Contrairement à certains modèles vidéo « non filtrés » qui insèrent facilement l'image d'une personne dans les clips, Moonvalley s'engage également à construire des garde-fous autour de ses outils créatifs. Comme Sora d'OpenAI, les modèles de Moonvalley bloqueront certains contenus, comme les phrases NSFW, et ne permettront pas aux gens de les inciter à générer des vidéos de personnes ou de célébrités spécifiques.
Bien sûr, aucun filtre n'est parfait, mais Talukdar dit que cette « équipe rouge » sera un élément essentiel de la stratégie de sortie de Moonvalley.
« Alors que la relation entre les médias et l’IA continue d’évoluer rapidement, et non sans scepticisme, Moonvalley vise à s’imposer comme le partenaire le plus fiable des organisations médiatiques », a-t-il déclaré.
Mais Moonvalley peut-il vraiment rivaliser ?
Comme mentionné précédemment, Google, Meta et d’innombrables autres se lancent dans la vidéo générative – avec divers degrés de considération éthique. Les géants de la technologie modifient leurs conditions d'utilisation pour bénéficier d'un avantage en matière de données : Google entraîne son modèle vidéo Veo sur les vidéos YouTube, tandis que Meta entraîne ses modèles sur les contenus Instagram et Facebook.
Moonvalley espère séduire les marques et les maisons de création, mais certains vendeurs ont déjà fait des progrès significatifs dans ce domaine. Runway a récemment signé un accord avec Lionsgate pour former un modèle personnalisé sur le catalogue de films du studio ; Stability AI a recruté le directeur d'« Avatar » James Cameron au sein de son conseil d'administration ; et OpenAI s'est associé à des marques et à des réalisateurs indépendants pour mettre en valeur le potentiel de Sora.
Ensuite, il y a Adobe, qui s'attaque au marché cible de Moonvalley : les artistes et les créateurs de contenu qui veulent des outils vidéo génératifs « plus sûrs » (du moins d'un point de vue juridique).
Le défi de Moonvalley est triple. Il devra convaincre les clients que ses outils sont compétitifs par rapport à ce qui existe déjà. Il devra construire suffisamment de piste pour pouvoir former et servir des modèles de suivi. Et il devra s'assurer une base de clients fidèles qui ne passeront pas à un autre fournisseur à tout moment.

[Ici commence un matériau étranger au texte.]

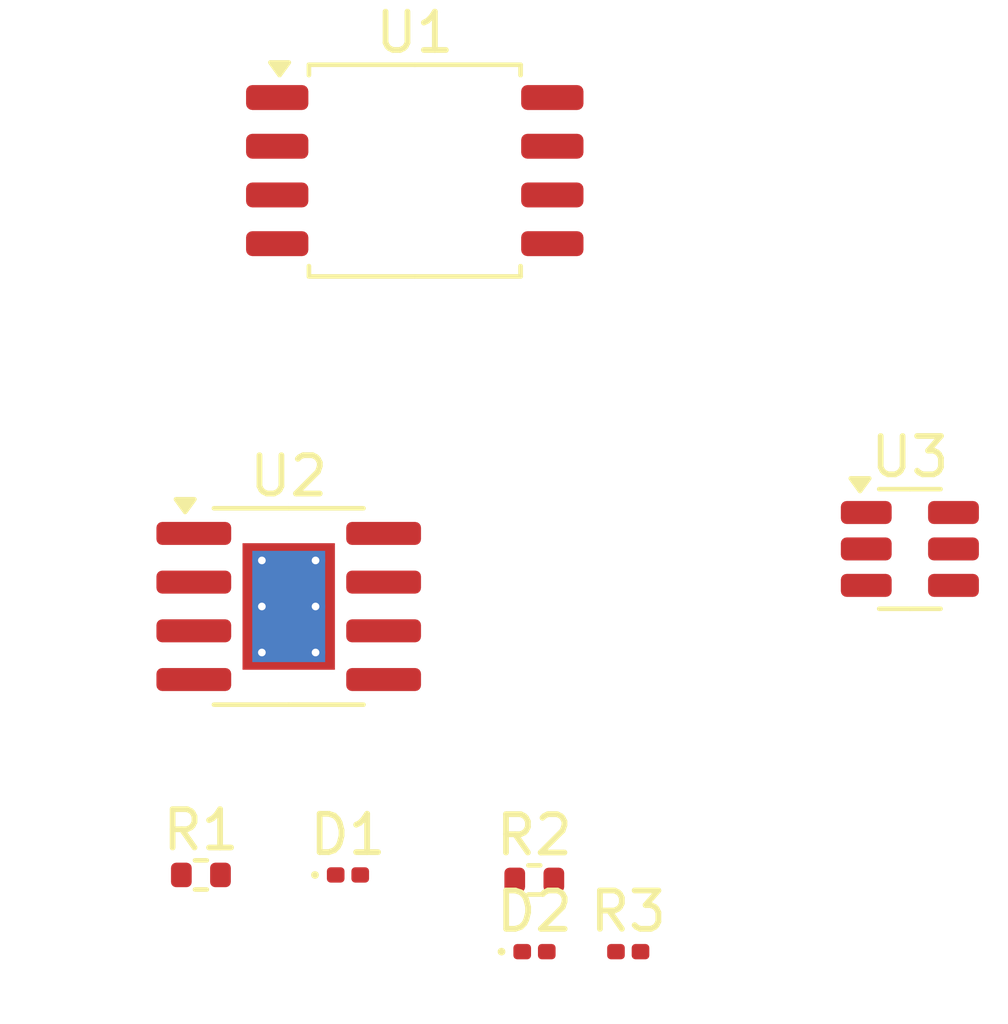
<source format=kicad_pcb>
(kicad_pcb
	(version 20241229)
	(generator "pcbnew")
	(generator_version "9.0")
	(general
		(thickness 1.6)
		(legacy_teardrops no)
	)
	(paper "A4")
	(layers
		(0 "F.Cu" signal)
		(2 "B.Cu" signal)
		(9 "F.Adhes" user "F.Adhesive")
		(11 "B.Adhes" user "B.Adhesive")
		(13 "F.Paste" user)
		(15 "B.Paste" user)
		(5 "F.SilkS" user "F.Silkscreen")
		(7 "B.SilkS" user "B.Silkscreen")
		(1 "F.Mask" user)
		(3 "B.Mask" user)
		(17 "Dwgs.User" user "User.Drawings")
		(19 "Cmts.User" user "User.Comments")
		(21 "Eco1.User" user "User.Eco1")
		(23 "Eco2.User" user "User.Eco2")
		(25 "Edge.Cuts" user)
		(27 "Margin" user)
		(31 "F.CrtYd" user "F.Courtyard")
		(29 "B.CrtYd" user "B.Courtyard")
		(35 "F.Fab" user)
		(33 "B.Fab" user)
		(39 "User.1" user)
		(41 "User.2" user)
		(43 "User.3" user)
		(45 "User.4" user)
	)
	(setup
		(pad_to_mask_clearance 0)
		(allow_soldermask_bridges_in_footprints no)
		(tenting front back)
		(pcbplotparams
			(layerselection 0x00000000_00000000_55555555_5755f5ff)
			(plot_on_all_layers_selection 0x00000000_00000000_00000000_00000000)
			(disableapertmacros no)
			(usegerberextensions no)
			(usegerberattributes yes)
			(usegerberadvancedattributes yes)
			(creategerberjobfile yes)
			(dashed_line_dash_ratio 12.000000)
			(dashed_line_gap_ratio 3.000000)
			(svgprecision 4)
			(plotframeref no)
			(mode 1)
			(useauxorigin no)
			(hpglpennumber 1)
			(hpglpenspeed 20)
			(hpglpendiameter 15.000000)
			(pdf_front_fp_property_popups yes)
			(pdf_back_fp_property_popups yes)
			(pdf_metadata yes)
			(pdf_single_document no)
			(dxfpolygonmode yes)
			(dxfimperialunits yes)
			(dxfusepcbnewfont yes)
			(psnegative no)
			(psa4output no)
			(plot_black_and_white yes)
			(sketchpadsonfab no)
			(plotpadnumbers no)
			(hidednponfab no)
			(sketchdnponfab yes)
			(crossoutdnponfab yes)
			(subtractmaskfromsilk no)
			(outputformat 1)
			(mirror no)
			(drillshape 1)
			(scaleselection 1)
			(outputdirectory "")
		)
	)
	(net 0 "")
	(net 1 "Net-(D1-K)")
	(net 2 "Net-(D1-A)")
	(net 3 "Net-(U2-~{STDBY})")
	(net 4 "unconnected-(U1-PB2-Pad7)")
	(net 5 "unconnected-(U1-PB1-Pad6)")
	(net 6 "unconnected-(U1-XTAL1{slash}PB3-Pad2)")
	(net 7 "unconnected-(U1-~{RESET}{slash}PB5-Pad1)")
	(net 8 "unconnected-(U1-AREF{slash}PB0-Pad5)")
	(net 9 "unconnected-(U1-XTAL2{slash}PB4-Pad3)")
	(net 10 "unconnected-(U1-VCC-Pad8)")
	(net 11 "unconnected-(U1-GND-Pad4)")
	(net 12 "unconnected-(U2-GND-Pad3)")
	(net 13 "unconnected-(U2-EPAD-Pad9)")
	(net 14 "unconnected-(U2-BAT-Pad5)")
	(net 15 "unconnected-(U2-V_{CC}-Pad4)")
	(net 16 "unconnected-(U2-TEMP-Pad1)")
	(net 17 "Net-(U2-~{CHRG})")
	(net 18 "unconnected-(U2-CE-Pad8)")
	(net 19 "unconnected-(U3-GND-Pad6)")
	(net 20 "unconnected-(U3-VCC-Pad5)")
	(net 21 "unconnected-(U3-OC-Pad3)")
	(net 22 "unconnected-(U3-CS-Pad2)")
	(net 23 "unconnected-(U3-TD-Pad4)")
	(net 24 "unconnected-(U3-OD-Pad1)")
	(net 25 "Net-(D2-K)")
	(net 26 "Net-(U2-PROG)")
	(net 27 "unconnected-(R3-Pad2)")
	(footprint "Package_SO:SOIC-8_5.3x5.3mm_P1.27mm" (layer "F.Cu") (at 107.0875 67.135))
	(footprint "Resistor_SMD:R_0402_1005Metric" (layer "F.Cu") (at 110.205 85.63))
	(footprint "Resistor_SMD:R_0402_1005Metric" (layer "F.Cu") (at 101.51 85.5))
	(footprint "LED_SMD:LED_0201_0603Metric" (layer "F.Cu") (at 105.345 85.5))
	(footprint "Package_TO_SOT_SMD:SOT-23-6" (layer "F.Cu") (at 120 77))
	(footprint "LED_SMD:LED_0201_0603Metric" (layer "F.Cu") (at 110.21 87.5))
	(footprint "Resistor_SMD:R_0201_0603Metric" (layer "F.Cu") (at 112.655 87.5))
	(footprint "Package_SO:SOIC-8-1EP_3.9x4.9mm_P1.27mm_EP2.41x3.3mm_ThermalVias" (layer "F.Cu") (at 103.8 78.5))
	(embedded_fonts no)
)

</source>
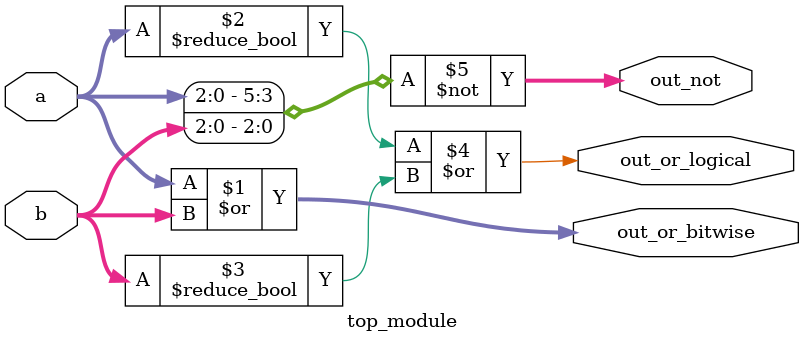
<source format=sv>
module top_module(
	input [2:0] a, 
	input [2:0] b, 
	output [2:0] out_or_bitwise,
	output out_or_logical,
	output [5:0] out_not
);

	assign out_or_bitwise = a | b;
	assign out_or_logical = (a != 0) | (b != 0);
	assign out_not = ~{a, b};

endmodule

</source>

De nombreux artistes et créateurs se méfient naturellement de l’IA générative, car elle menace de bouleverser l’industrie du cinéma et de la télévision. Une étude de 2024 commandée par l'Animation Guild, un syndicat représentant les animateurs et dessinateurs d'Hollywood, estime que plus de 100 000 emplois dans le cinéma, la télévision et l'animation aux États-Unis seront perturbés par l'IA d'ici 2026.
« Notre objectif est de créer des outils pour aider les créateurs à créer un contenu toujours plus grandiose et immersif », a déclaré Talukdar lorsque je l'ai interrogé sur le risque que les créatifs perdent leur emploi à cause de l'IA générative.
Sur le plan des pistes, Moonvalley a fait quelques progrès : la société a récemment levé 70 millions de dollars lors d'un cycle de financement de démarrage codirigé par General Catalyst et Khosla Ventures, avec la participation de Bessemer Ventures. Cela financera la R&D et l'embauche de Moonvalley.
Actuellement, l'entreprise compte environ 30 employés qui travaillaient auparavant chez DeepMind, Meta, Microsoft et TikTok, explique Talukdar.
« Ce qui nous différencie des autres entreprises, c'est l'accent mis sur les produits », a-t-il ajouté. « Bien que le cœur de notre entreprise soit la formation de modèles génératifs de pointe, notre objectif est de créer des outils créatifs extrêmement performants pour transformer ces modèles en équipements puissants pour les créateurs professionnels, les studios et les marques. »
Talukdar dit que son plan est de sortir le premier modèle de Moonvalley plus tard cette année. La société devra se dépêcher si elle espère battre les prochaines versions de Black Forest Labs, Luma Labs, Midjourney et l'éléphant dans la pièce.